(ACTIONS TO TAKE)
1 - Answer these questions from the github-archive issue thread:
(a) Under what license is the tool released?
(b) Which directory does the quoted command line pass with the -l flag?
(c) What is the tool's default timeout for a git operation?
2 - From the github-archive issue thread, reproduce the passage starting with "What happens for" and going on through "of those repositories?".

Justintime50 / github-archive

A powerful tool to concurrently clone, pull, or fork user and org repos and gists to create a GitHub archive.
MIT License
186 stars 48 forks source link

Error Removing Git Repos that Timed Out On Windows #38

Closed bybor closed 2 years ago

bybor commented 2 years ago

I'm using below command line

github-archive.exe --https -s [user] -t [key] -l c:\git-archive --clone

What happens for me:

I probably wouldn't want to keep drawio locally, because local .git folder was more than 700 MB, but it doesn't look quite right.

And can github-archive "update" those cloned repositories? Is it possible to have up-to-date copy of those repositories?

Thanks!

Justintime50 commented 2 years ago

Hey there,

  1. Large repos sadly can timeout due to their size. The default timeout for a git operation is 5 minutes via the tool. You can pass the --timeout flag and assign it however many seconds you'd like the timeout to be instead. For something of that size you may want to have it at 10 or 15 minutes. This is a limitation of git and not github-archive.

(DATA SHOWN)
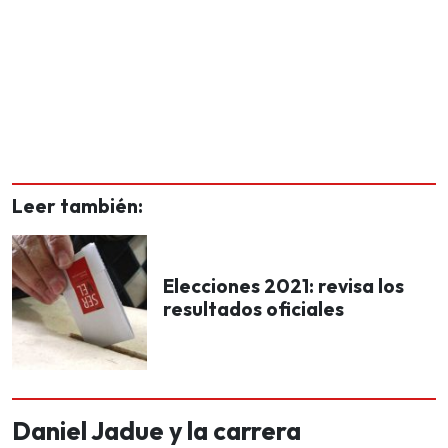
Leer también:
Elecciones 2021: revisa los
resultados oficiales
Daniel Jadue y la carrera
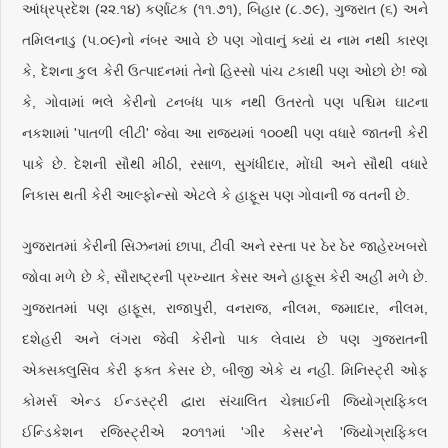
આંધ્રપ્રદેશ (૨૨.૧૪) કર્ણાટક (૧૧.૭૧), બિહાર (૮.૭૯), ગુજરાત (૬) અને
તમિલનાડુ (૫.૦૯)નો નંબર આવે છે પણ ગોવાનું ક્યાં ય નામ નથી કારણ
કે, દેશના કુલ કેરી ઉત્પાદનમાં તેનો હિસ્સો પાંચ ટકાથી પણ ઓછો છે! જો
કે, ગોવામાં ભલે કેરીનો ટનબંધ પાક નથી ઉતરતો પણ પશ્ચિમ ઘાટના
નકશામાં 'પાતળી લીટી' જેવા આ રાજ્યમાં ૧૦૦થી પણ વધારે જાતની કેરી
પાકે છે. દેશની સૌથી મીઠી, રસાળ, સુગંધીદાર, મોંઘી અને સૌથી વધારે
નિકાસ થતી કેરી આલ્ફોન્સો એટલે કે હાફૂસ પણ ગોવાની જ વતની છે.
ગુજરાતમાં કેરીની સિઝનમાં છાપા, ટીવી અને રસ્તા પર ઠેર ઠેર જાહેરખબરો
જોવા મળે છે કે, સૌરાષ્ટ્રની પ્રખ્યાત કેસર અને હાફૂસ કેરી અહીં મળે છે.
ગુજરાતમાં પણ હાફૂસ, રાજાપુરી, વનરાજ, નીલમ, જમાદાર, નીલમ,
દશેહરી અને લંગરા જેવી કેરીનો પાક લેવાય છે પણ ગુજરાતની
એક્સક્લુસિવ કેરી ફક્ત કેસર છે, બીજી એકે ય નહીં. મિનિસ્ટ્રી ઓફ
કોમર્સ એન્ડ ઈન્ડસ્ટ્રી દ્વારા સંચાલિત ચેન્નાઈની જિયોગ્રાફિકલ
ઈન્ડિકેશન રજિસ્ટ્રીએ ૨૦૧૧માં 'ગીર કેસર'ને 'જિયોગ્રાફિકલ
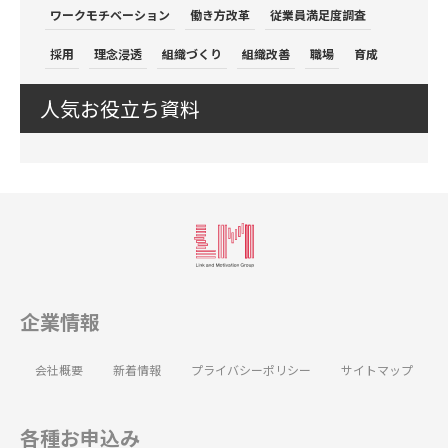
ワークモチベーション
働き方改革
従業員満足度調査
採用
理念浸透
組織づくり
組織改善
職場
育成
人気お役立ち資料
企業情報
会社概要
新着情報
プライバシーポリシー
サイトマップ
各種お申込み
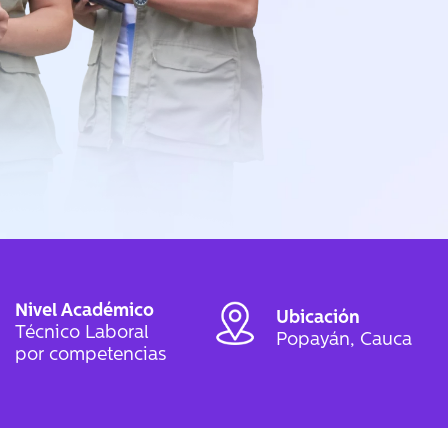
Nivel Académico
Ubicación
Técnico Laboral
Popayán, Cauca
por competencias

(EXERCISE RESPONSES)
1 -
(a) MIT License
(b) c:\git-archive
(c) 5 minutes

2 -
What happens for me:

I probably wouldn't want to keep drawio locally, because local .git folder was more than 700 MB, but it doesn't look quite right.

And can github-archive "update" those cloned repositories? Is it possible to have up-to-date copy of those repositories?